Может, и мне пора вставать? – спросил себя Карсавин. Хотя куда торопиться? Впереди больше недели пути, так что еще надоест шляться по палубе. Разве что позавтракать сходить в ресторан. Однако есть ему не хотелось, несмотря на то, что накануне он обошелся легким ужином. Странная штука получается: когда он бывает дома, он никогда не жалуется на аппетит, а вот в командировках обычно ему кусок в горло не лезет. Пить – да, пьет все подряд – и водку, и виски, и коньяк, и даже нелюбимое шампанское, – вот только закусывать забывает. Так бывает, когда у человека шалят нервы. Карсавин старался держаться, убеждая себя, что и на этот раз все пройдет гладко, однако не помогло. Но ведь так можно ненароком и язву себе заработать, а то и паранойю какую-нибудь. Говорят же, что все болезни от нервов.
Повалявшись еще с полчасика в постели, он все-таки встал, побрился, принял душ и вышел из каюты.
Было прекрасное солнечное утро, и на палубе царило оживление. Пахло свежестью и дорогими духами. За бортом на все четыре стороны света простиралось море. Оно казалось живым проснувшимся исполином, лениво ворочавшим своими чреслами. Его мирное дыхание успокаивало и вселяло надежды.
– Good morning, sir! – неожиданно услышал Борис за своей спиной.
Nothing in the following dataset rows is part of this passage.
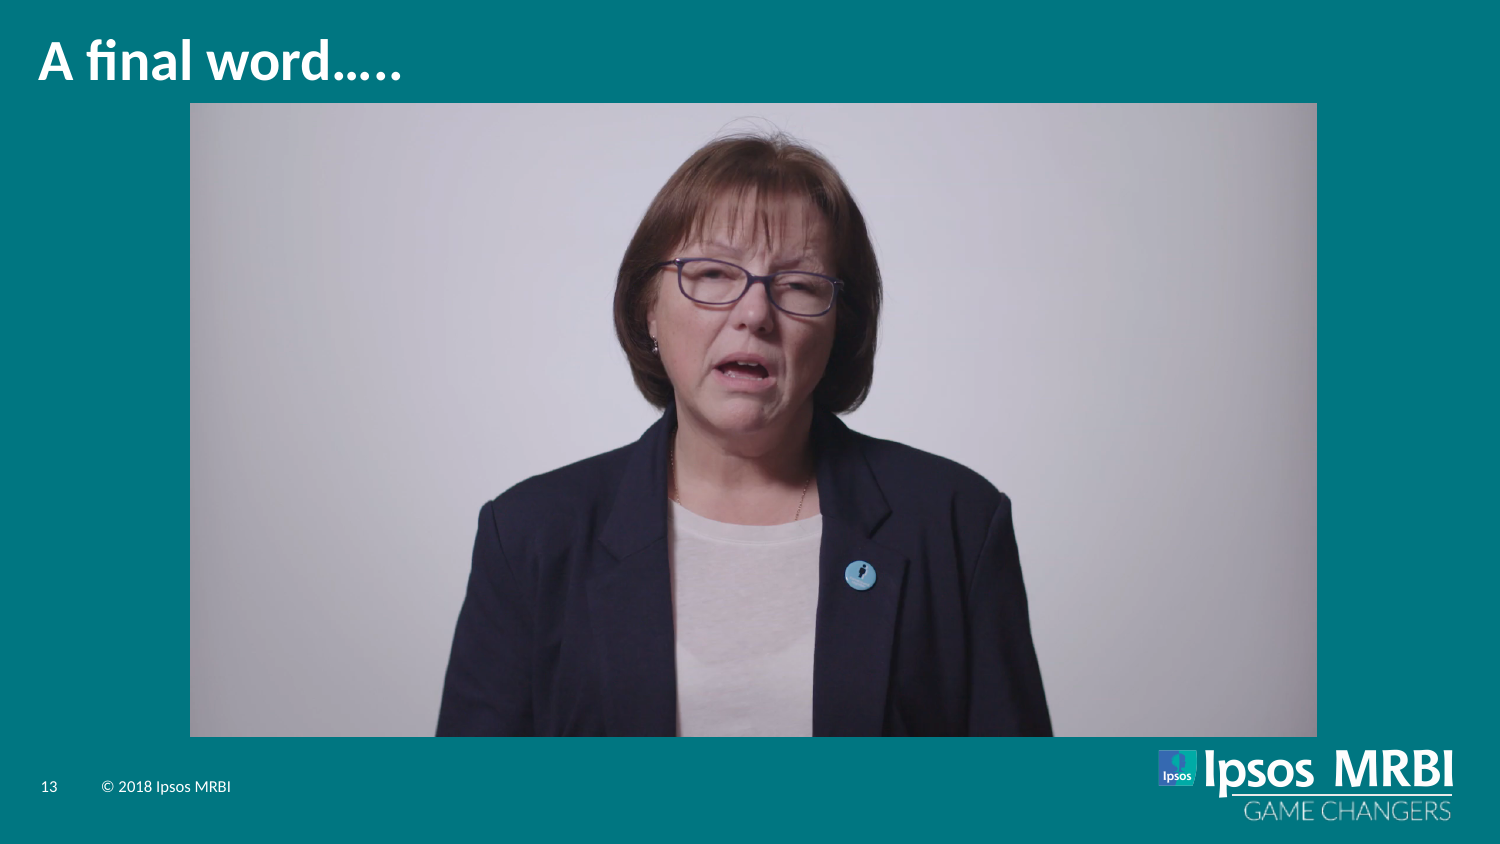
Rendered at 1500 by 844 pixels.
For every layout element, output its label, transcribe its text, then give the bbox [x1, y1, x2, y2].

title A final word….. [38, 29, 1459, 94]
footer © 2018 Ipsos MRBI [104, 765, 914, 809]
slide_number 13 [40, 765, 104, 809]
picture [1155, 747, 1455, 800]
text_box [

Он обернулся и увидел средних лет человека в шортах и бейсболке, который решил бесцеремонно разрушить его одиночество и покой. Видимо, тот принял его за англичанина, а может, и за американца, оттого и обратился к нему по-английски.
Английский Борис знал неплохо. Несколько лет назад при ленинградском управлении ОГПУ были организованы курсы по изучению иностранных языков, и начальство в приказном порядке обязало сотрудников посещать их. К тем же, кто часто без уважительных причин пропускал занятия или же был неспособен к языкам, применялись жесткие санкции, вплоть до понижения в должности. Борису, на его счастье, языки давались легко, поэтому за короткий срок он смог освоить кроме разговорного английского еще и немецкий, поэтому ему уже было несложно изъясняться с любым европейцем.
На приветствие незнакомца Карсавин ответил кивком головы, тем самым давая понять, что особо не склонен к общению. Но тот оказался малым дошлым и решил пойти дальше. Он сказал несколько добрых слов о погоде, посетовал на то, что среди пассажиров первого класса исключительно мало женщин, путешествующих в одиночку, а те, что есть, годятся ему в бабушки, после чего зашелся заразительным смехом. Он вообще часто смеялся по поводу и без такового, что говорило о нем как о человеке оптимистичном и веселом. Казалось, его радовало все на свете, даже начавшийся мировой экономический кризис, который, по его словам, вслед за большевистской революцией станет очищающим ветром, после которого наступит благодать.
– Кстати, я не представился… – проговорил незнакомец, успевший до этого в длинном монологе проявить свою натуру, в том числе выказав свою склонность к многословию. – Жак Альбер, репортер газеты «Пари-матч».